→ Your assignment: The response should consist solely of the lines running from the line with "<!-- minor casing -->" to the end of the data, retyped exactly.

= = = = =

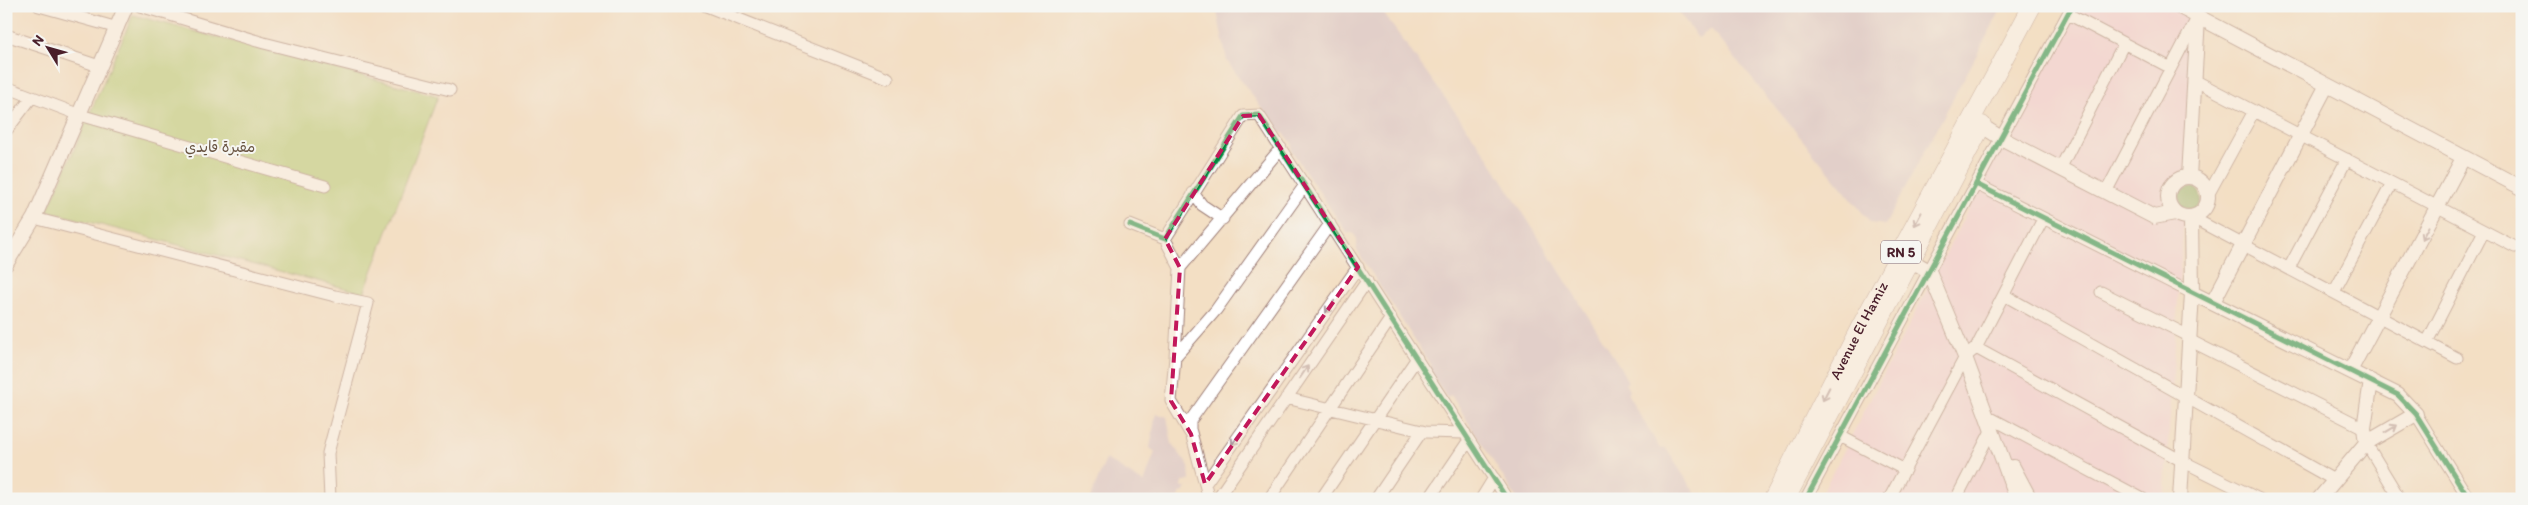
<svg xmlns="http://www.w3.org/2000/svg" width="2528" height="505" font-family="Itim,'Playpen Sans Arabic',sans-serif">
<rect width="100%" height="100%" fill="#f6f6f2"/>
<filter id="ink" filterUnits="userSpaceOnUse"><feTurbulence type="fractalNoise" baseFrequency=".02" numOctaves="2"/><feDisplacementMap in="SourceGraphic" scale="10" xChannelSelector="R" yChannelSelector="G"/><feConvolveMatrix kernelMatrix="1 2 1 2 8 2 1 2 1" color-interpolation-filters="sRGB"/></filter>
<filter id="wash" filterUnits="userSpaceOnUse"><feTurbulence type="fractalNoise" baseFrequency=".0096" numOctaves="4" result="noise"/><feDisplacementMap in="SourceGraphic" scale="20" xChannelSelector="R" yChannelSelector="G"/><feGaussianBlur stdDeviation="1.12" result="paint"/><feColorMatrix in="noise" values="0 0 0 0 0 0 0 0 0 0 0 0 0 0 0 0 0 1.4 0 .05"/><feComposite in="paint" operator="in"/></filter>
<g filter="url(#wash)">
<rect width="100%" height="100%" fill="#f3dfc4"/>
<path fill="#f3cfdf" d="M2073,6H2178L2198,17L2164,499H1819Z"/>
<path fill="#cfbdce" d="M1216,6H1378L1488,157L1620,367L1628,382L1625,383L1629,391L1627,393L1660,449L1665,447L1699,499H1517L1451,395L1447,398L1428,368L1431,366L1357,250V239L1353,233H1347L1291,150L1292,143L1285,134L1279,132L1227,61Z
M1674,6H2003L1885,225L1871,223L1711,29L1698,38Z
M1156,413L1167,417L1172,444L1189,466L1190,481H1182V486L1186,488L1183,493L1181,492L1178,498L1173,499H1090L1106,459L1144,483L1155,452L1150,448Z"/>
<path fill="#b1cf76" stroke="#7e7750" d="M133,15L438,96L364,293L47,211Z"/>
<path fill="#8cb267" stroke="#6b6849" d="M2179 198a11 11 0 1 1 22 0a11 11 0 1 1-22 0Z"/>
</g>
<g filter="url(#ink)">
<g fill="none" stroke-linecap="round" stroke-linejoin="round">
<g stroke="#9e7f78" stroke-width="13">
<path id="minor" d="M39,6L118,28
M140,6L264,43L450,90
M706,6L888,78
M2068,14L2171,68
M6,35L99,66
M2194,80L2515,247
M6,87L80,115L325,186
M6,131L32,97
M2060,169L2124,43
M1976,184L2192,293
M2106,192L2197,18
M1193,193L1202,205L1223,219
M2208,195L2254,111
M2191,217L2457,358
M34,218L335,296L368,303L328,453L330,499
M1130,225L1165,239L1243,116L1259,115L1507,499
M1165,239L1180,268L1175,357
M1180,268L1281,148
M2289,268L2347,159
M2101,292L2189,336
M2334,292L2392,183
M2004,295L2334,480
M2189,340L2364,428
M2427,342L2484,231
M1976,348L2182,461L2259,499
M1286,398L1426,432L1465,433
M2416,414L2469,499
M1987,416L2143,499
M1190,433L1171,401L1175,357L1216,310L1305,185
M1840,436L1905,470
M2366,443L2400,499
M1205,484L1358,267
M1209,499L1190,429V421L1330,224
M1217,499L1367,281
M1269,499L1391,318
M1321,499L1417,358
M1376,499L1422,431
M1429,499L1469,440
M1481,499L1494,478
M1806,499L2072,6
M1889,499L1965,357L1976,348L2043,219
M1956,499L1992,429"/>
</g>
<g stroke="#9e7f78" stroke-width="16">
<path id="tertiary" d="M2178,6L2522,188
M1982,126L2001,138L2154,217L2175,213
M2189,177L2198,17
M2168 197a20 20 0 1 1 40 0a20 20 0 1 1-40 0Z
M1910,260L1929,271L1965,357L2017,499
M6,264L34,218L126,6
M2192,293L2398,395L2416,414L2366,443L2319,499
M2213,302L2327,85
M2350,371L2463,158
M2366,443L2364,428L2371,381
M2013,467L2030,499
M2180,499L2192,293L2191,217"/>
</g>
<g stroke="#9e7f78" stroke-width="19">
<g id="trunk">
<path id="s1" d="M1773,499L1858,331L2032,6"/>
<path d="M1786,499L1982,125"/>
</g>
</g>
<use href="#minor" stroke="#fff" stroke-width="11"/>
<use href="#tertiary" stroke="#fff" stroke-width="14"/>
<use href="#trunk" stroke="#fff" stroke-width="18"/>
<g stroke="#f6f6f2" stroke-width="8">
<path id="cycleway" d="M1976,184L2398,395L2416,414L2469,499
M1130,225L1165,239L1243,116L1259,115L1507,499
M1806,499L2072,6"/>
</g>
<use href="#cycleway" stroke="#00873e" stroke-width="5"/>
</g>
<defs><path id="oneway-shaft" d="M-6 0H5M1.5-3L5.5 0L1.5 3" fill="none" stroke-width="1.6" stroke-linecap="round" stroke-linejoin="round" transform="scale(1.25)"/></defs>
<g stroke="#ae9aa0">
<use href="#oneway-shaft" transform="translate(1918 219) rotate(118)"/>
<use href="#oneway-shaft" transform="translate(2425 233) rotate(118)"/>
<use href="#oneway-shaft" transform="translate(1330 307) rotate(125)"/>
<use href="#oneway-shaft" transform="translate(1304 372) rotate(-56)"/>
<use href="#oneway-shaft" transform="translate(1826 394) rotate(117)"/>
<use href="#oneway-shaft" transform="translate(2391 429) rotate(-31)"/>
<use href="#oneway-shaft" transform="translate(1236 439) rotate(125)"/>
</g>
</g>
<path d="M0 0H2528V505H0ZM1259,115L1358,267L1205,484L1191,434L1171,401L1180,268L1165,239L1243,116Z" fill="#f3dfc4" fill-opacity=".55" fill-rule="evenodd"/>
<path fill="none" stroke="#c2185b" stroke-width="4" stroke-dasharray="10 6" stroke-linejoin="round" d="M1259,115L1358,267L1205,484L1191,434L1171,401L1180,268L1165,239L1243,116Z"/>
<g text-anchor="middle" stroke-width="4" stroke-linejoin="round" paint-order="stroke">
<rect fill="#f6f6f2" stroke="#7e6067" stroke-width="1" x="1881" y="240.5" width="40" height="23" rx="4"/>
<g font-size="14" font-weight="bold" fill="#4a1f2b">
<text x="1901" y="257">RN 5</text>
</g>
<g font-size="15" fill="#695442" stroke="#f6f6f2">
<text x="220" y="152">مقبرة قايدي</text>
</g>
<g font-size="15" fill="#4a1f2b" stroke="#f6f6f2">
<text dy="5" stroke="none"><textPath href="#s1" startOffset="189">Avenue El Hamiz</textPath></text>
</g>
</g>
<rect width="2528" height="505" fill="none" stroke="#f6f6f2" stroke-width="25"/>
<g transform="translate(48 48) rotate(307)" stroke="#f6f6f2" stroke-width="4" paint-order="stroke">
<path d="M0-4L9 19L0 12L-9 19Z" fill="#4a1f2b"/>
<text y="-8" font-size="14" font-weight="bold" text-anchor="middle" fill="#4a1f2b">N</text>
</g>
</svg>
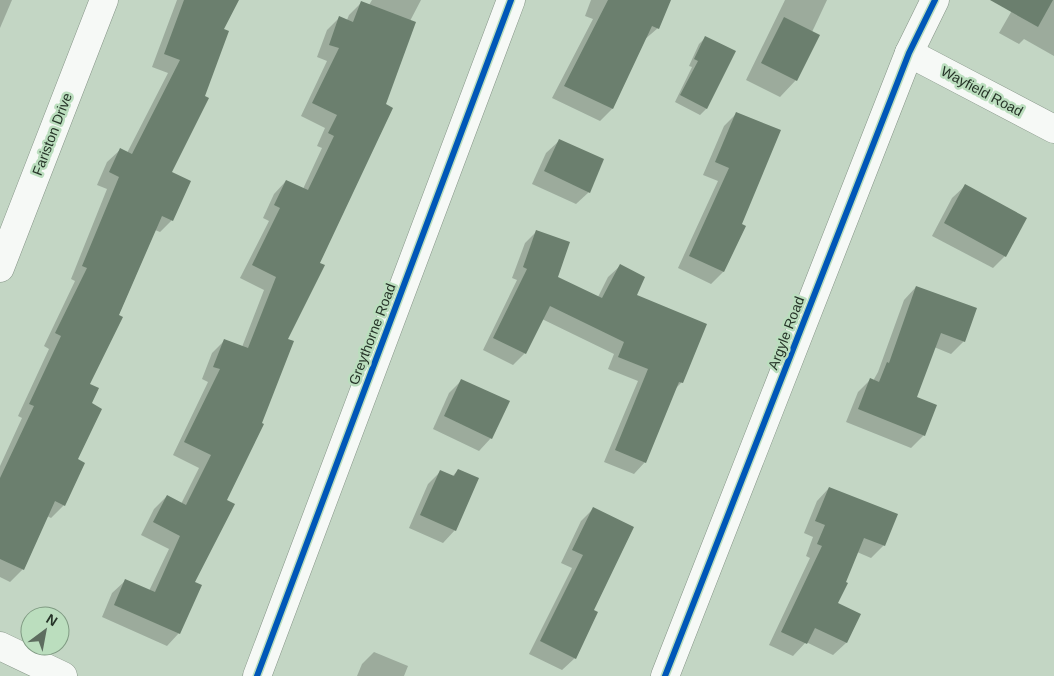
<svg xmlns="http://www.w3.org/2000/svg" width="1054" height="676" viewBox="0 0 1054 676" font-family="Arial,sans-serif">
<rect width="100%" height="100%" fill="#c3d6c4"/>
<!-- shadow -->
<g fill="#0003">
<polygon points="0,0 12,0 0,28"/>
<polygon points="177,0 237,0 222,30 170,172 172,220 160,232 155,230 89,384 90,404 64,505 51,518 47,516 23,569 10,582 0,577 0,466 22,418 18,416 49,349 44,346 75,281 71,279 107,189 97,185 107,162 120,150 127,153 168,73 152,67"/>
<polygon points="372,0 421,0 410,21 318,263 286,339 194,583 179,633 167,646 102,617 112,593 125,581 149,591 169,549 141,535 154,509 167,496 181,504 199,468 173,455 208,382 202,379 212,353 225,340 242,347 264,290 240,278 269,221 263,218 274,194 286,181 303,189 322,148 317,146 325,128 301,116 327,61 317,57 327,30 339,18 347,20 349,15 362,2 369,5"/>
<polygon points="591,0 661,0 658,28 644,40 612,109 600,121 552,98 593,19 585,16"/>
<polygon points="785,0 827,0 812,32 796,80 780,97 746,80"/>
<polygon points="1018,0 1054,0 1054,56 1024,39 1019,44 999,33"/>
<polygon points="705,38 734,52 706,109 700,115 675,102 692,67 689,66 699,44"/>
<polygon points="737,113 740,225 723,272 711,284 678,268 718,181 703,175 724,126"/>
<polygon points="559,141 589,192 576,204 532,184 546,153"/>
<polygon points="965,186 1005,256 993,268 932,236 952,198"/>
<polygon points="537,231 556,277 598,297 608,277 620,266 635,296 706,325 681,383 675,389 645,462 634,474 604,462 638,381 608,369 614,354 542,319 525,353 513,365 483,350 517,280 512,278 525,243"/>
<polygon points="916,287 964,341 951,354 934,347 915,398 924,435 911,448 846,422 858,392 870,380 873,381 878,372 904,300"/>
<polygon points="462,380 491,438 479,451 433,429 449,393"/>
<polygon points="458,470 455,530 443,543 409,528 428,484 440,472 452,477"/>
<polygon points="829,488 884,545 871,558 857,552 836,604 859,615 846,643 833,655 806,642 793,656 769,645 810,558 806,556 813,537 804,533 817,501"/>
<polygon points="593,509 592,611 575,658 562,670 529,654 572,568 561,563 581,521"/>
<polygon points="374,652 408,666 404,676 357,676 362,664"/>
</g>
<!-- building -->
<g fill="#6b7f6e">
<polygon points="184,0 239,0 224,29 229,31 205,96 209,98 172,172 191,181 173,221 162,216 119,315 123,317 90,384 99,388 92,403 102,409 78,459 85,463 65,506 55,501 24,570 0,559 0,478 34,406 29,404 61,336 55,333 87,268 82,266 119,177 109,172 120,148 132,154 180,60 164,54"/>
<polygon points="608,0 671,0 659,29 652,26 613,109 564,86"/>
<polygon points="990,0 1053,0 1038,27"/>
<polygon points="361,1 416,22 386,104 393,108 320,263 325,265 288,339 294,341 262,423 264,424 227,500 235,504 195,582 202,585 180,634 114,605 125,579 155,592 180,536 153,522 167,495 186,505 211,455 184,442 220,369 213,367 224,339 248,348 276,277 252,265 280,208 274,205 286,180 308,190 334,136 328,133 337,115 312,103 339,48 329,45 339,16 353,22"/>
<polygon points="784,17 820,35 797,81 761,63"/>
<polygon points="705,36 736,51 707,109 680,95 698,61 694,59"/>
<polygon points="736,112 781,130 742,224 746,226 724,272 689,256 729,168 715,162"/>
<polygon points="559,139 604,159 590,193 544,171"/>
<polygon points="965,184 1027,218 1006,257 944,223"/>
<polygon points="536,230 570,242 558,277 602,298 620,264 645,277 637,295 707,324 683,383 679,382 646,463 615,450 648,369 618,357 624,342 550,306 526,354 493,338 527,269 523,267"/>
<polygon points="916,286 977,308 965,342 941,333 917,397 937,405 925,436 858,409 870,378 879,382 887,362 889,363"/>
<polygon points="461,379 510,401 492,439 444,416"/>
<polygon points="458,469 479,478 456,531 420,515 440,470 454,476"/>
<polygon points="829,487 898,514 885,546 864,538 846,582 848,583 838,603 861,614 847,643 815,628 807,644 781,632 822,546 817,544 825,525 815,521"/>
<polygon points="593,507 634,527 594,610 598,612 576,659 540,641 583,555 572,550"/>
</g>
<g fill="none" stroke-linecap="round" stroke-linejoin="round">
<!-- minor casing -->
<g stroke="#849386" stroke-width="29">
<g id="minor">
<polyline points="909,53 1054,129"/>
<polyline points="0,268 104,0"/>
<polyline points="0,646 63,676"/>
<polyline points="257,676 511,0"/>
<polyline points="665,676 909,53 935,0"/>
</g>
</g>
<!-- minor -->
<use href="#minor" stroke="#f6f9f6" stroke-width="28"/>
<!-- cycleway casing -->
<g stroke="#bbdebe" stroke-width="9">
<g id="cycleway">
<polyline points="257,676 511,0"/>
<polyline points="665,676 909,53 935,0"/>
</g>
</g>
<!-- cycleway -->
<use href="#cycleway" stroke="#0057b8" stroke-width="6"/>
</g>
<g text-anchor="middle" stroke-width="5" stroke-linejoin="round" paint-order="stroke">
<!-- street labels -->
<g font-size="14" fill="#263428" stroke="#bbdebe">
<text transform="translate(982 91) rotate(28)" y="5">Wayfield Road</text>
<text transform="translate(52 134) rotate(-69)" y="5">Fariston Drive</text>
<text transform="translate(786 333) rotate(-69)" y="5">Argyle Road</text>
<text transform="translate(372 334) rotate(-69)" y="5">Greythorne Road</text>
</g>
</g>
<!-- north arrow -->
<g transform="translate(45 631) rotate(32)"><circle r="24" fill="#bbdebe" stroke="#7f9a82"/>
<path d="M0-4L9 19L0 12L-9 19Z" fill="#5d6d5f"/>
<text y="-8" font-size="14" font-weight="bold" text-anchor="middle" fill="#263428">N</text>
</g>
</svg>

= = = = =

→ Answer box:
<!-- minor casing -->
<g stroke="#849386" stroke-width="29">
<g id="minor">
<polyline points="909,53 1054,129"/>
<polyline points="0,268 104,0"/>
<polyline points="0,646 63,676"/>
<polyline points="257,676 511,0"/>
<polyline points="665,676 909,53 935,0"/>
</g>
</g>
<!-- minor -->
<use href="#minor" stroke="#f6f9f6" stroke-width="28"/>
<!-- cycleway casing -->
<g stroke="#bbdebe" stroke-width="9">
<g id="cycleway">
<polyline points="257,676 511,0"/>
<polyline points="665,676 909,53 935,0"/>
</g>
</g>
<!-- cycleway -->
<use href="#cycleway" stroke="#0057b8" stroke-width="6"/>
</g>
<g text-anchor="middle" stroke-width="5" stroke-linejoin="round" paint-order="stroke">
<!-- street labels -->
<g font-size="14" fill="#263428" stroke="#bbdebe">
<text transform="translate(982 91) rotate(28)" y="5">Wayfield Road</text>
<text transform="translate(52 134) rotate(-69)" y="5">Fariston Drive</text>
<text transform="translate(786 333) rotate(-69)" y="5">Argyle Road</text>
<text transform="translate(372 334) rotate(-69)" y="5">Greythorne Road</text>
</g>
</g>
<!-- north arrow -->
<g transform="translate(45 631) rotate(32)"><circle r="24" fill="#bbdebe" stroke="#7f9a82"/>
<path d="M0-4L9 19L0 12L-9 19Z" fill="#5d6d5f"/>
<text y="-8" font-size="14" font-weight="bold" text-anchor="middle" fill="#263428">N</text>
</g>
</svg>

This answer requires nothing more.